Hello. I have a problem. fail2ban restarts every night @ 3:10 and all bans are cleared at this time. Is there any solution for this? I tried to use search but all i could find is this. But its not clear to me, coz lines in my /etc/init.d/fail2ban differs from ones in the link.

Thanks for you arnswers.  :Smile: 

----------

## hpeters

 *eruditas wrote:*   

> Hello. I have a problem. fail2ban restarts every night @ 3:10 and all bans are cleared at this time. Is there any solution for this? I tried to use search but all i could find is this. But its not clear to me, coz lines in my /etc/init.d/fail2ban differs from ones in the link.
> 
> Thanks for you arnswers. 

 

Modify /etc/logrotate.d/fail2ban not /etc/init.d/fail2ban

https://bugs.gentoo.org/show_bug.cgi?id=301139

In /etc/logrotate.d/fail2ban change:

The line:

/usr/bin/fail2ban-client reload 1>/dev/null || true

Should be changed to:

/usr/bin/fail2ban-client set logtarget /var/log/fail2ban.log 1>/dev/null || true

----------

## eruditas

Thanks  :Smile:  I'll see if it works  :Smile: 

----------

## Killerchronic

I don't feel this is actually worth a new topic as its along the same lines, however why does fail2ban restart every night at 3:10? 
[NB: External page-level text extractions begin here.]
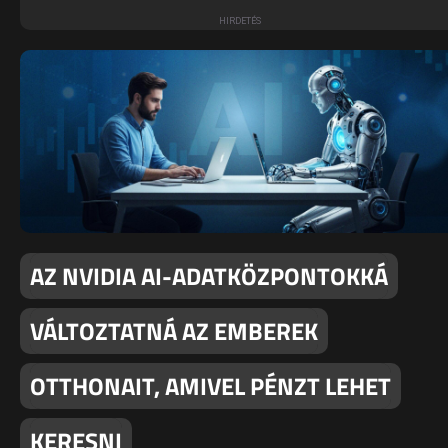
AZ NVIDIA AI-ADATKÖZPONTOKKÁ
VÁLTOZTATNÁ AZ EMBEREK
OTTHONAIT, AMIVEL PÉNZT LEHET
KERESNI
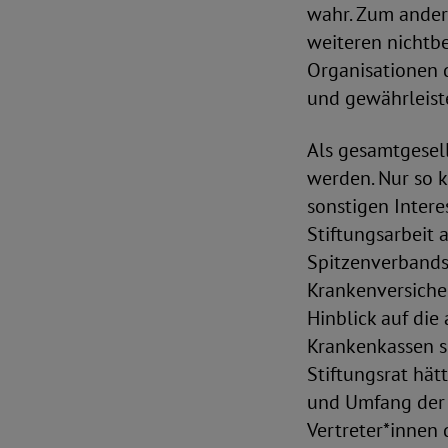
wahr. Zum ander
weiteren nichtbe
Organisationen 
und gewährleist
Als gesamtgesel
werden. Nur so 
sonstigen Intere
Stiftungsarbeit 
Spitzenverbands
Krankenversiche
Hinblick auf die
Krankenkassen s
Stiftungsrat hät
und Umfang der g
Vertreter*innen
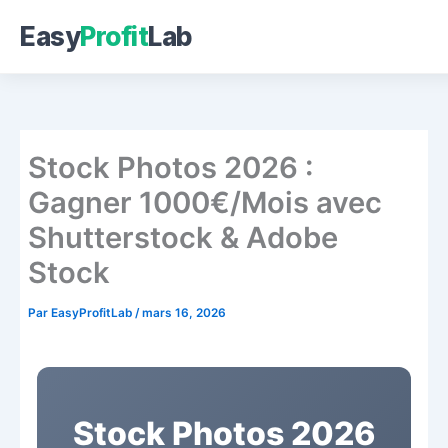
Easy
Profit
Lab
Aller
au
contenu
Stock Photos 2026 :
Gagner 1000€/Mois avec
Shutterstock & Adobe
Stock
Par
EasyProfitLab
/
mars 16, 2026
Stock Photos 2026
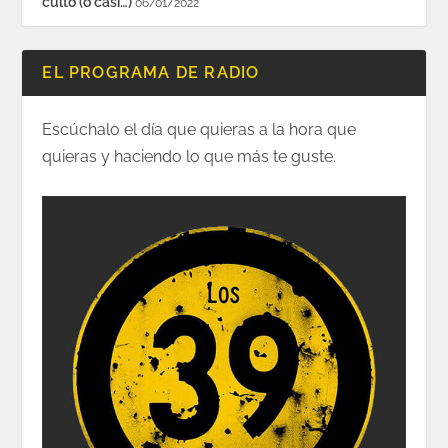
culto (o casi…)
06/01/2022
EL PROGRAMA DE RADIO
Escúchalo el día que quieras a la hora que
quieras y haciendo lo que más te guste.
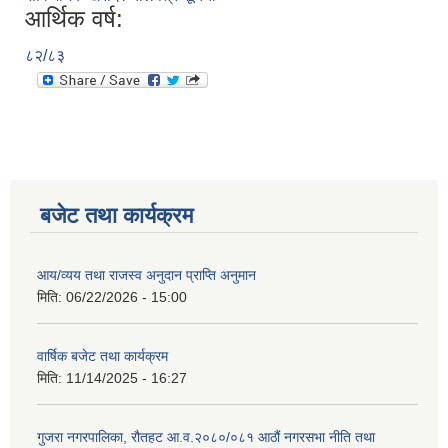
आर्थिक वर्ष:
८२/८३
बजेट तथा कार्यक्रम
आय/व्यय तथा राजस्व अनुदान प्राप्ति अनुमान
मिति:
06/22/2026 - 15:00
वार्षिक बजेट तथा कार्यक्रम
मिति:
11/14/2025 - 16:27
गुजरा नगरपालिका, रौतहट आ.व.२०८०/०८१ आठौं नगरसभा नीति तथा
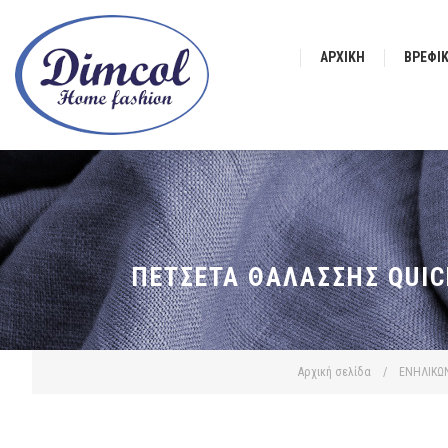
ΑΡΧΙΚΉ
ΒΡΕΦΙ
ΠΕΤΣΈΤΑ ΘΑΛΆΣΣΗΣ QUIC
Αρχική σελίδα
/
ΕΝΗΛΙΚΩ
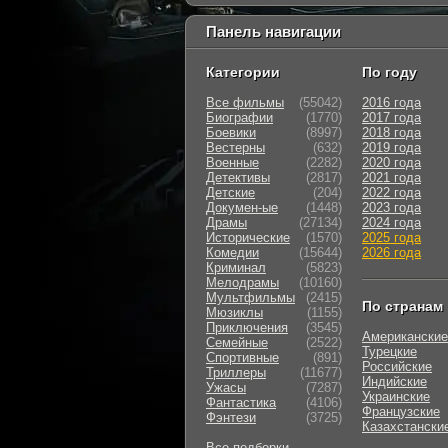
Панель навигации
Категории
По году
Все фильмы
(55042)
2016 года
Биографии
(1770)
2017 года
Боевики
(8997)
2018 года
Вестерны
(632)
2019 года
Военные
(2282)
2020 года
Детективы
(2817)
2021 года
Детские
(204)
2022 года
Докумен-ые
(1448)
2023 года
Драмы
(27134)
2024 года
Исторические
(1570)
2025 года
Комедии
(15644)
2026 года
Криминал
(5823)
Мелодрамы
(10160)
Мультфильмы
(2415)
По странам
Мюзиклы
(1155)
Приключения
(3545)
Американские
Семейные
(2522)
Турецкие
Cпортивные
(891)
Российские
Триллеры
(11677)
Индийские
Ужасы
(7287)
Украинские
Фантастика
(4106)
Французские
Фэнтези
(3725)
Казахстански
Все подборки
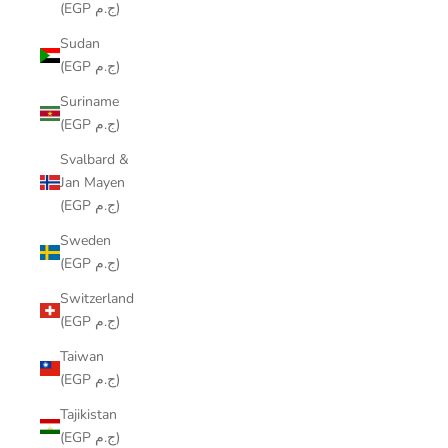
(EGP ج.م)
Sudan
(EGP ج.م)
Suriname
(EGP ج.م)
Svalbard &
Jan Mayen
(EGP ج.م)
Sweden
(EGP ج.م)
Switzerland
(EGP ج.م)
Taiwan
(EGP ج.م)
Tajikistan
(EGP ج.م)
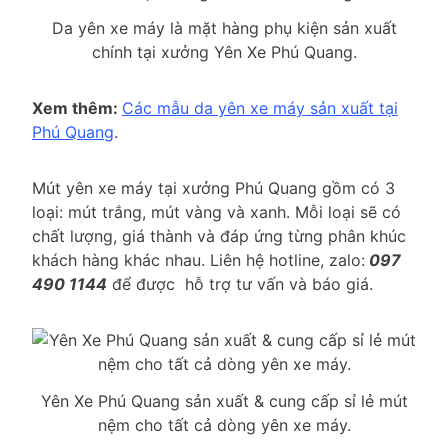
Da yên xe máy là mặt hàng phụ kiện sản xuất
chính tại xưởng Yên Xe Phú Quang.
Xem thêm:
Các mẫu da yên xe máy sản xuất tại
Phú Quang
.
Mút yên xe máy tại xưởng Phú Quang gồm có 3
loại: mút trắng, mút vàng và xanh. Mỗi loại sẽ có
chất lượng, giá thành và đáp ứng từng phân khúc
khách hàng khác nhau. Liên hệ hotline, zalo:
097
490 1144
để được hỗ trợ tư vấn và báo giá.
Yên Xe Phú Quang sản xuất & cung cấp sỉ lẻ mút
nệm cho tất cả dòng yên xe máy.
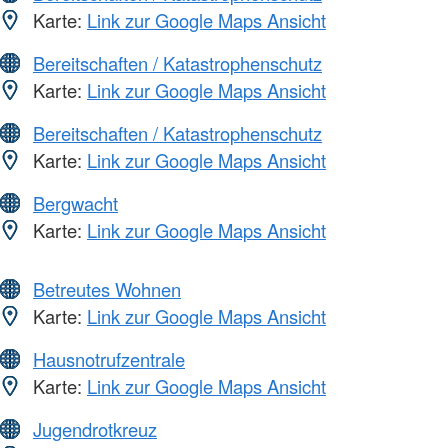
Karte:
Link zur Google Maps Ansicht
Bereitschaften / Katastrophenschutz
Karte:
Link zur Google Maps Ansicht
Bereitschaften / Katastrophenschutz
Karte:
Link zur Google Maps Ansicht
Bergwacht
Karte:
Link zur Google Maps Ansicht
Betreutes Wohnen
Karte:
Link zur Google Maps Ansicht
Hausnotrufzentrale
Karte:
Link zur Google Maps Ansicht
Jugendrotkreuz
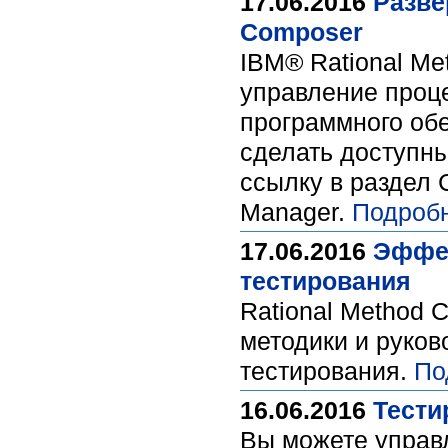
17.06.2016
Разве
Composer
IBM® Rational Me
управление проце
программного об
сделать доступны
ссылку в раздел 
Manager.
Подроб
17.06.2016
Эффек
тестирования
Rational Method
методики и руков
тестирования.
По
16.06.2016
Тести
Вы можете управ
I would like to know when it starts and stops but i dont want it restarting every night unless its for good reason. I get multiple emails each night saying it stopped then the same amount saying it started, is there a way to turn off its auto-restart/reload thing, it never used to do this a year or so ago.

----------

## Hu

The most common cause of early morning restarts is that a logrotate script is trying to move the other program to a new log file.  I do not know if this applies to fail2ban, but it is easy to check.

----------

## Killerchronic

Thanks, i'll look into that, logrotate could be the cause, i dont recall when i installed it on this server but it wasn't during the base install, could well of been around the same time and i never linked the two.

----------